2007 Golden Globe Noms Announced

The Hollywood Foreign Press Association made its selections for the 2007 Golden Globes today, picking 12 Best Picture nominees instead of its usual slate of five apiece in the bifurcated Best Drama and Best Comedy/Musical categories. Director Joe Wright’s Atonement led the honored films with seven nominations, including best acting honors for Keira Knightley and James McAvoy.

Alongside Atonement in the Best Drama category for the 65th annual Golden Globes were the crime sagas American Gangster, Eastern Promises and No Country for Old Men, Denzel Washington’s inspirational college drama The Great Debaters, the legal drama Michael Clayton and writer-director Paul Thomas Anderson’s California oil-boom epic There Will Be Blood. Nominated for Best Comedy/Musical, meanwhile, were the Beatles musical Across the Universe, the foreign-policy romp Charlie Wilson’s War, the period piece Broadway adaptation Hairspray, the idiosyncratic teen-pregnancy comedy Juno and Tim Burton’s bloody adaptation of the throat-slitting musical Sweeney Todd: The Demon Barber of Fleet Street. Surprising omissions in the Comedy/Musical category were two films in which man-of-the-moment Judd Apatow had a hand Knocked Up and Superbad, each of which were significant box office hits that also came with a critical embrace.

Nominated actress performances were comprised of the aforementioned Knightley, Angelina Jolie for A Mighty Heart, Jodie Foster for The Brave One, Julie Christie for Away From Her and Cate Blanchett for Elizabeth: The Golden Age in the Drama category. In the Comedy/Musical category, the nominees were: Amy Adams for Enchanted, Nikki Blonsky for Hairspray, Helena Bonham Carter for her work opposite Johnny Depp in Sweeney Todd, Marion Cotillard for her work as Edith Piaf in La Vie En Rose and Ellen Page (Hard Candy) for her breakthrough performance in Juno.

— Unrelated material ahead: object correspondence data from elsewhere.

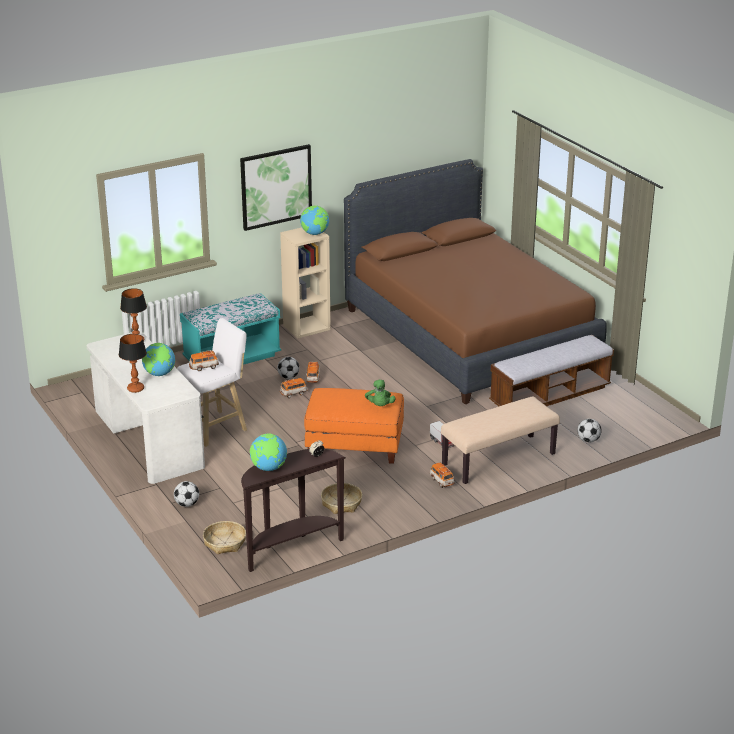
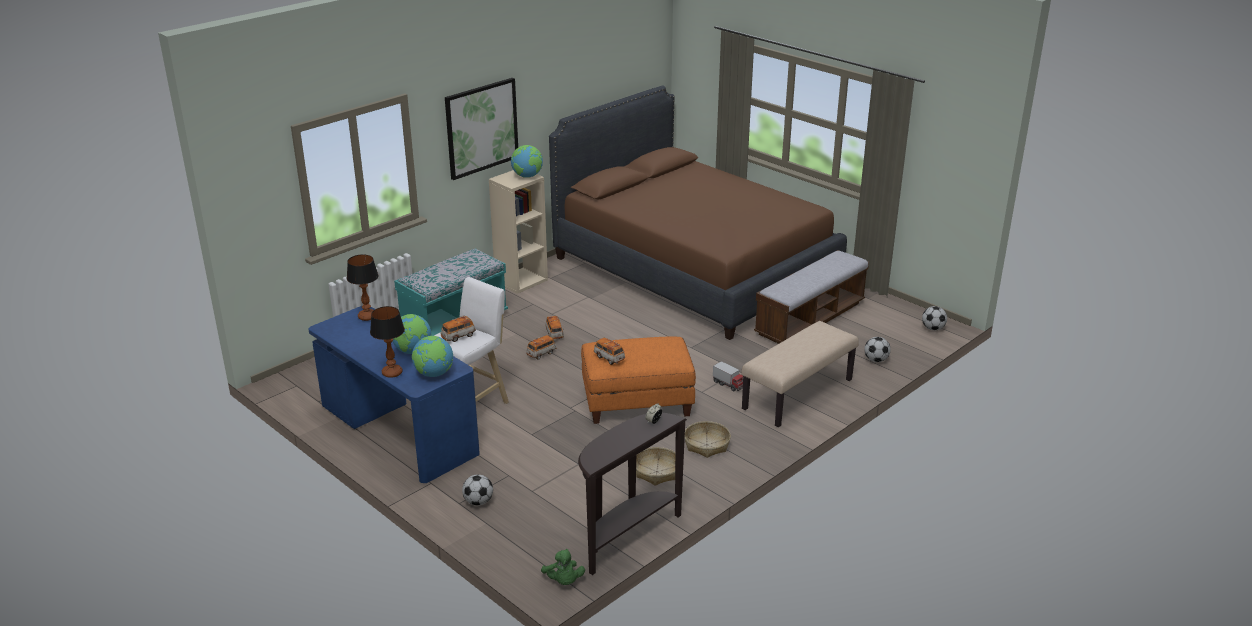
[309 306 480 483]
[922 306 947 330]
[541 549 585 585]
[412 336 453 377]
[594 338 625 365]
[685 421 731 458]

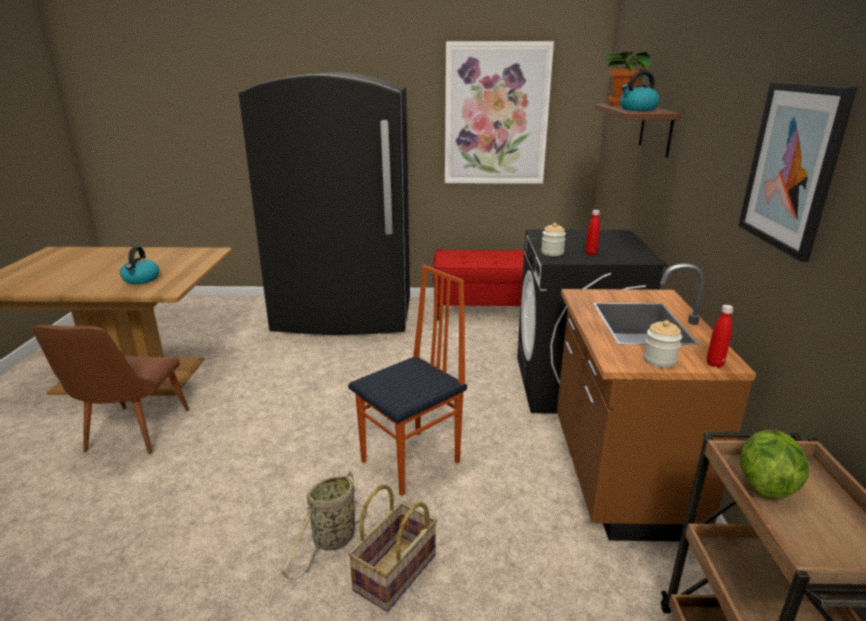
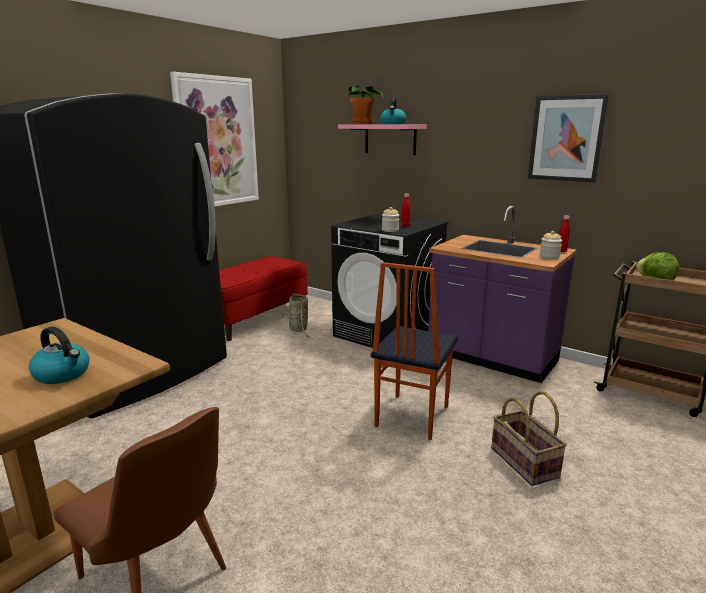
[338 124 427 155]
[428 206 577 383]
[371 262 458 440]
[281 293 309 337]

Nominated actors in the Best Drama category included George Clooney, Denzel Washington, Daniel Day-Lewis, James McAvoy and Viggo Mortensen, all for performances in nominated films. Getting unfortunately hosed was Frank Langella, whose performance as a tightly coiled intellectual anchors the impressive indie Starting Out in the Evening. In the Comedy/Musical category, Johnny Depp, Tom Hanks, Ryan Gosling (Lars and the Real Girl), Philip Seymour Hoffman (The Savages) and John C. Reilly (Walk Hard: The Dewey Cox Story) comprised the nominee slate. For a complete list of other nominations, click here.

One thought on “2007 Golden Globe Noms Announced

  1. If there’s one thing the Hollywood Foreign Press wants us all to take away from 2007, it’s that it was a banner year for dramas. How else to explain the magnificent seven nominees, Brent? You claim it’s to pad the invite list in the hopes at least some of those actors will cross the supposed picket lines to attend. But that’s ridiculous, as there’s free alcohol and why wouldn’t an actor attend an event where they’re giving away booze? The only answer therefore is that the mighty Hollywood gods have wrought seven outstanding exemplars of dramatic cinema and thus we should not be forced to arbitrarily assign value to only five of them. On a more “glass is half empty” side, it’s also very clear to the rest of Hollywood — only 7 are worthy drama films in 2007 for had there been more they could have been accommodated. Maybe this is the Foreign Press saying, “Ugh — there’s only these worth discussing and the rest (we’re looking at you, Michael Bay) aren’t worth mentioning again.” Gosh… maybe it wasn’t such a banner year after all.